**Passage for review:**
Analgesic and Sedative-Hypnotic Potentiality of Crude Methanolic Extract of Gomphandra tetrandra (Wall.) Sleumer Leaves


  • N. M. Mahmudul Alam BHUIYA
  • Md. Forman HOSSEN
  • Md. Monirul ISLAM
  • Moynul HASAN

Received Date: 24.04.2021 Accepted Date: 08.11.2021 Turk J Pharm Sci 2022;19(5):583-588


Gomphandra tetrandra (Wall.) Sleumer (leaves) belonging to the family Stemonuraceae was investigated for preliminary phytochemical screening and evaluating their pharmacological activities in various pharmacological models.

Materials and Methods:

The crude methanolic extract was screened with different chemical reagents for the qualitative detection of different phytochemical groups. The peripheral analgesic function was determined using the acetic acid-induced writhing procedure and sedative-hypnotic behaviors were assessed using hole-board, open field, and hole-cross tests using different doses of the extract (200 mg/kg and 400 mg/kg body weight).


Phytochemical screening revealed that methanolic extract of G. tetranda leaves contains steroids, gums, mucilages, phytosterols, carbohydrates, and flavonoids. The crude methanolic extract at 200 mg/kg and 400 mg/kg doses showed statistically significant activity in acetic acid-induced writhing inhibition test with 60% (p<0.01) and 76.47% (p<0.01) inhibition, respectively, compared to control. The extract also had dose-dependent substantial (p<0.01) sedative-hypnotic activities compared with diazepam in the hole-board, open field, and hole-cross tests.


It may be assumed that the methanolic leaf extract of G. tetrandra possesses a strong possibility of having analgesic and sedative-hypnotic activity due to the presence of bioactive compounds in its leaves. Moreover, observed results have opened a new era of in-depth research to discover the possible mechanism of analgesic and sedative-hypnotic activity.

Keywords: Gomphandra tetrandra, methanolic extract, analgesics, sedative-hypnotic activity


The use of plants in all major systems of medicine, regardless of the underlying philosophical premise, illustrates their universal function in treating diseases.1 Plant species are being depleted at a rapid rate; they cannot be botanically registered or chemically & pharmacologically studied. Thus, it is essential to create an increased effort toward conserving gene pools.2

Natural sources are credited for the excellent revolution in modern medicine, and since the beginning, medicinal plants have played a crucial role in the field of drug discovery. Bangladesh is a well-known source of medicinal plants.3 Today, several medicines, such as morphine from Papaver somniferum L. and atropine from Atropa belladonna L., are extracted from medicinal plants.4,5 Secondary metabolites (potential drug sources) are present in significant amounts in medicinal plants. Medicinal plants are in high demand in both developing and developed countries because of these factors.6 In Bangladesh’s rural and tribal communities, medicinal plants play a vital role in the socio-cultural, spiritual, and therapeutic spheres.

Chart-based quiz items
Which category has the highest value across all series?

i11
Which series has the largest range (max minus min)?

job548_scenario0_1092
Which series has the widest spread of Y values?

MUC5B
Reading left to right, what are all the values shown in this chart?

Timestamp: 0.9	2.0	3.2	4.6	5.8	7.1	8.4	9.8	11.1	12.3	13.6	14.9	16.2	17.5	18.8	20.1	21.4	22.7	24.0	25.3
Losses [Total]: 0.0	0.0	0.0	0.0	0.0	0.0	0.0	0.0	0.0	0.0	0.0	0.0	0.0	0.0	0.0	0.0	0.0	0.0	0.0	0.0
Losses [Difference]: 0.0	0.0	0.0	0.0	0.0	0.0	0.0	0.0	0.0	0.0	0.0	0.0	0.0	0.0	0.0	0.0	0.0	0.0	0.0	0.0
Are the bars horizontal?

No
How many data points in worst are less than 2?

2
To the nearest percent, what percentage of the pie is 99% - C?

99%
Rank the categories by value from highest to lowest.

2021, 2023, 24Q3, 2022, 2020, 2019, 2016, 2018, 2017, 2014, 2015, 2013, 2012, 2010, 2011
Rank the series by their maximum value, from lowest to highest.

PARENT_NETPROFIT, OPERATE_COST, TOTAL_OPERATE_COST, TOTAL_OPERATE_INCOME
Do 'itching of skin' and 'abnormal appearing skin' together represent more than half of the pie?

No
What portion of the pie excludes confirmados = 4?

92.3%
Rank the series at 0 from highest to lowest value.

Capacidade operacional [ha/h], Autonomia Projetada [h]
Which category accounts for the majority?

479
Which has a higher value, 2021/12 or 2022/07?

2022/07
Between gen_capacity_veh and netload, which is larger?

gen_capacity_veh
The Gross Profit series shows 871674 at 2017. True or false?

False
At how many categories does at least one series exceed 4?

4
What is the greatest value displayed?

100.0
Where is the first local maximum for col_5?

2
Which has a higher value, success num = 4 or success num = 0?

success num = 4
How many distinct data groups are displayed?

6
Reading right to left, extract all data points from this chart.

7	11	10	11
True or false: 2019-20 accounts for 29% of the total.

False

**Task instructions:**
[a] Translate this sentence from the article on Gomphandra tetrandra leaves into Spanish: "Natural sources are credited for the excellent revolution in modern medicine, and since the beginning, medicinal plants have played a crucial role in the field of drug discovery."
[b] Pick up the article on Gomphandra tetrandra leaves after its last sentence and carry it on.

**Answers to this exercise:**
[a] A las fuentes naturales se les atribuye la excelente revolución de la medicina moderna y, desde el principio, las plantas medicinales han desempeñado un papel crucial en el campo del descubrimiento de fármacos.

[b]
A survey conducted by the World Health Organization (WHO) in 1993 depicts that traditional practitioners treat about 80% of patients in India, 85% in Burma, and 90% in Bangladesh. The use of plants for medicinal purposes dates back to 4000-5000 B.C., and the Chinese were the first to use natural herbal preparations as medicines. Also, about 25% of all modern pharmacopeial drugs are plant-derived and many other synthetic analogs based on prototype compounds isolated from plants.7

Gomphandra tetrandra (Wall.) Sleumer is a herbaceous plant species found in the forest, which belongs to the family Stemonuraceae (formerly Icacinaceae). This family has had a popular medicinal history for a long time in many countries globally, especially in the evergreen forest, tropical, and subtropical regions.8,9 Various pharmacological investigations have already been conducted on different plants of this family. For example, Mappianthus iodoides Hand.-Mazz. is used to treat hepatitis, jaundice, rheumatalgia, and arthralgia.10 Other studies revealed the hepatoprotective and hypoglycemic activity of Lasianthera africana P.Beauv. (Icacinacaeae/Stemonuraceae) in animal models.11,12 L. africana leaves also showed potent in vitro antioxidant activity in DPPH free radical scavenging test.13 In this study, we tried to explore the analgesic and neuropharmacological potential of the methanolic leaf extracts of G. tetrandra.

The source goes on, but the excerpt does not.